Tomara que o Brasil não fique totalmente sério, que a riqueza não destrua a vitalidade
Tomara que o Brasil nunca se torne um país totalmente sério, que a riqueza não destrua nossa vitalidade. Melhor continuar sendo uma adolescente insegura do que um velho rabugento
Como uma adolescente suburbana que veste sua melhor roupa para ir ao shopping center mais chique da cidade, nós brasileiros trepidamos ao vislumbrar nossa imagem de potência econômica. Será que na balada do sábado à noite se cumprirá o mito do país do futuro? Será que estamos à altura dele?
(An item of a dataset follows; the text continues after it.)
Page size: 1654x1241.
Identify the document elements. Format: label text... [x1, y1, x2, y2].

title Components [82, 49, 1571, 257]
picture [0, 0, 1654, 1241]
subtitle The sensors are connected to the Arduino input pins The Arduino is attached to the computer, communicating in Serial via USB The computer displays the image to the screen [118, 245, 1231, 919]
Hesitamos na porta de casa e voltamos para mudar o penteado.
Diante do espelho, nós e a nossa menina não conseguimos ter uma ideia clara a respeito de nós mesmos: somos chiquésimos ou uma laia de farofeiros? Temos a índole pacífica ou somos trogloditas sanguinários? Otários ou espertos? Os brasileiros somos nós que lemos revistas nas quais se escreve esse tipo de coisa ou eles que assistem ao Raul Gil? Somos lindos ou horríveis? Insegura- e complexada, a adolescente não para de se torturar. Melhor trocar de roupa também.
Vestindo o shortinho bem justo que acentua a curvatura perfeita da bunda sem celulite, a adolescente se acha linda, o máximo. Nos orgulhamos de nossa brejeirice inzoneira, nos industrializamos como doidos, ganhamos cinco Copas do Mundo e Deus sempre foi vizinho de casa. Mas a adolescente não gosta nem um pouco do próprio nariz. Dos dentes também não. Se acha brega. Talvez não daremos certo nunca, no pós-sal vão correr muito sangue e muitas lágrimas. Não conseguimos parar de pensar nas 52 mil mortes violentas em 2008, nas péssimas condições da educação e da saúde, na corrupção, na impunidade e na falta de perspectiva que podem permear tudo pra quem nasceu pobre na pátria dos párias.
Emoção olímpica
Agora que conquistamos o privilégio de sediar a Olimpíada, estamos ainda mais confusos. O presidente Lula chora emocionado, declarando que finalmente o Brasil pode ser considerado um país sério. Basta olhar para Dresden, Bruxelas ou Birmingham para perceber que talvez nao valha nem um pouco a pena ser sério. Melhor a adolescente insegura do que um velho rabugento. A emoção do presidente é muito linda e a capacidade de se emocionar – mesmo que com besteiras –vale mais do que qualquer conquista olímpica.
Tomara que o sábado à noite seja uma grande festa e que a menina insegura se descubra uma linda mulher. Tomara que, quando vier, a riqueza não destrua a vitalidade. Tomara que o Brasil nunca pare de dançar na beira do abismo.